Opinion: On parking chairs and Palestine

click to enlarge A parking chair on a brick road that has nothing to do with Palestine but does capture the forlorn vibe of trying to write about parking chairs while thinking about a horrific, intractable war.
CP Photo: Ali Trachta
This is a photo of parking chairs.

This was originally supposed to be a seasonal article in defense of parking chairs.

Writing up a relatively trivial phenomenon — one rooted in people being territorial — proved challenging. I'd simultaneously been working to find a local angle to write about the war in Gaza. While I drafted quips about shoveling snow, the Israel Defense Forces were busy raiding Al-Shifa Hospital in Gaza City and deploying white phosphorus in southern Lebanon. Parking chairs would have to wait.

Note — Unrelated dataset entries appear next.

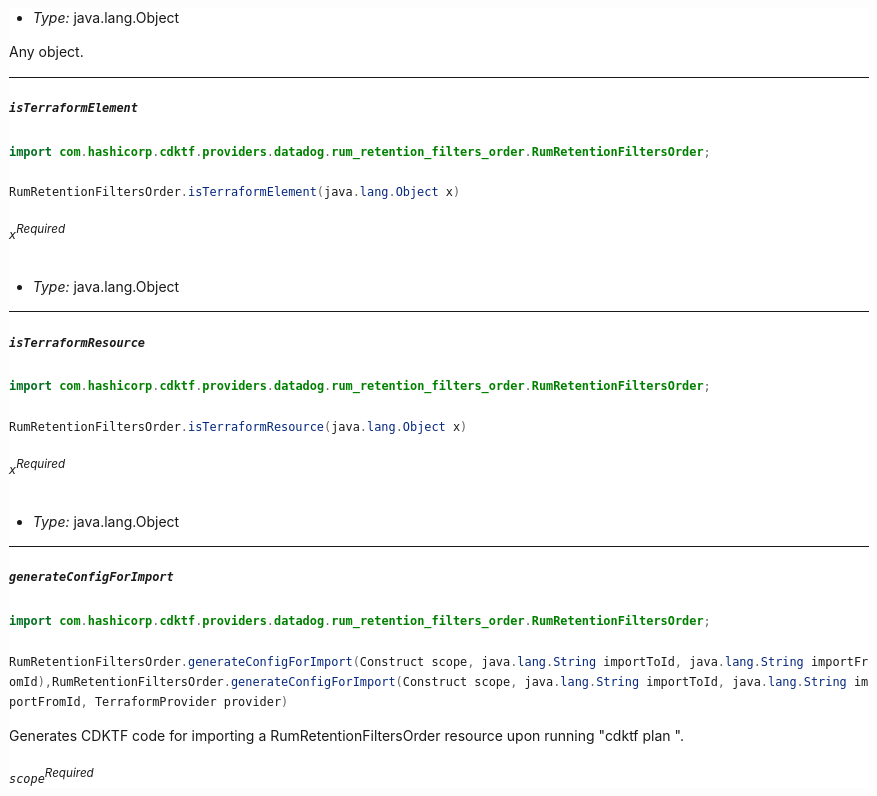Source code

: - *Type:* java.lang.Object

Any object.

---

##### `isTerraformElement` <a name="isTerraformElement" id="@cdktf/provider-datadog.rumRetentionFiltersOrder.RumRetentionFiltersOrder.isTerraformElement"></a>

```java
import com.hashicorp.cdktf.providers.datadog.rum_retention_filters_order.RumRetentionFiltersOrder;

RumRetentionFiltersOrder.isTerraformElement(java.lang.Object x)
```

###### `x`<sup>Required</sup> <a name="x" id="@cdktf/provider-datadog.rumRetentionFiltersOrder.RumRetentionFiltersOrder.isTerraformElement.parameter.x"></a>

- *Type:* java.lang.Object

---

##### `isTerraformResource` <a name="isTerraformResource" id="@cdktf/provider-datadog.rumRetentionFiltersOrder.RumRetentionFiltersOrder.isTerraformResource"></a>

```java
import com.hashicorp.cdktf.providers.datadog.rum_retention_filters_order.RumRetentionFiltersOrder;

RumRetentionFiltersOrder.isTerraformResource(java.lang.Object x)
```

###### `x`<sup>Required</sup> <a name="x" id="@cdktf/provider-datadog.rumRetentionFiltersOrder.RumRetentionFiltersOrder.isTerraformResource.parameter.x"></a>

- *Type:* java.lang.Object

---

##### `generateConfigForImport` <a name="generateConfigForImport" id="@cdktf/provider-datadog.rumRetentionFiltersOrder.RumRetentionFiltersOrder.generateConfigForImport"></a>

```java
import com.hashicorp.cdktf.providers.datadog.rum_retention_filters_order.RumRetentionFiltersOrder;

RumRetentionFiltersOrder.generateConfigForImport(Construct scope, java.lang.String importToId, java.lang.String importFromId),RumRetentionFiltersOrder.generateConfigForImport(Construct scope, java.lang.String importToId, java.lang.String importFromId, TerraformProvider provider)
```

Generates CDKTF code for importing a RumRetentionFiltersOrder resource upon running "cdktf plan <stack-name>".

###### `scope`<sup>Required</sup> <a name="scope" id="@cdktf/provider-datadog.rumRetentionFiltersOrder.RumRetentionFiltersOrder.generateConfigForImport.parameter.scope"></a>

Three weeks prior, while the Israeli government began their ground invasion, Pittsburgh was observing the fifth anniversary of the worst anti-Semitic attack in United States history. Three weeks before that, on Oct. 7, Hamas murdered some 1,200 Israeli and international civilians and took 200 more hostage. It's that country's worst violence in decades, and it has implications for many Pittsburghers.

Two weeks ago was also the anniversary of the Nazis' November 1938 pogrom, which they called Kristallnacht. A local seemingly took the opportunity to vandalize a Squirrel Hill business. Elon Musk and others have been busy amplifying antisemitism even as Jewish people the world over report fearing for their safety. Meanwhile, cynical evangelicals and Pa. Sen. John Fetterman, wrapped in an Israeli flag, joined nearly 300,000 Israel supporters at a rally where masses chanted "no ceasefire!" This seeming call to arms is hard to square with rising Islamophobia, settler colonialist rhetoric, and the deaths of 4,000 children.

That last detail has been particularly hard to stomach. As Israel threatens to invade the south of Gaza, which they previously told civilians was safe, and sends premature babies to Egypt, outlets such as the L.A. Times have reached their breaking point.

Mine — the reason I'm done waiting for a local angle to write about this war — is the assault on Al-Shifa. The severing of utilities to Gaza's largest neonatal unit over what so far appears to be an open box of dates and fewer guns than you'd find in many Pittsburgh households is, quite simply, wrong. That's true in both a legal (per Article 18 of the Geneva Convention, which Israel has ratified) and moral sense.

President Biden has warned Israel against making similar mistakes to those the U.S. made after 9/11. If he's serious about that — and about earning many younger people's votes — he should call for an immediate ceasefire and a clear plan for longterm stability, one that goes beyond "a five-day pause" in hostilities. There are risks to doing so, as Hillary Clinton has pointed out. But there's no excuse for launching chemical weapons at cities and assailing hospitals, journalists, and humanitarian organizations.

Palestinians desperately need international humanitarian relief. Some estimates put the death toll in Gaza at 12,000 and rising, and even conservative tallies of civilian losses are far too high. Further, if Israel is serious about rooting out and preventing the resurgence of Hamas, destroying trust in the region for a generation hardly seems like the way to do it. The wanton killing must stop. Many domestic Jewish groups agree, and as Israeli trust in Binyamin Netanyahu craters, calls for an end to the bloodshed seem likely to grow louder.

Outside of some excellent student journalism, it's been hard to find local coverage of how area Palestinian Americans, activists, Arab and Muslim Pittsburghers, and others opposed to this war are doing ([email protected] if you want to talk). A few local politicians including Rep. Summer Lee are speaking out, but it's perhaps especially challenging to broach these topics in an age of particular pain for Pittsburgh's Jewish community, as backlash from local leaders has demonstrated.

Still, more slaughter isn't going to free hostages faster or ease the region's tensions. It's time for a path to peace before this war spirals further out of control and reopens deep divisions in places of fragile healing. At some point, aggression about what you believe to be rightfully yours runs into other people — and crosses a legal line.

Insert poorly handled parking chair metaphor here.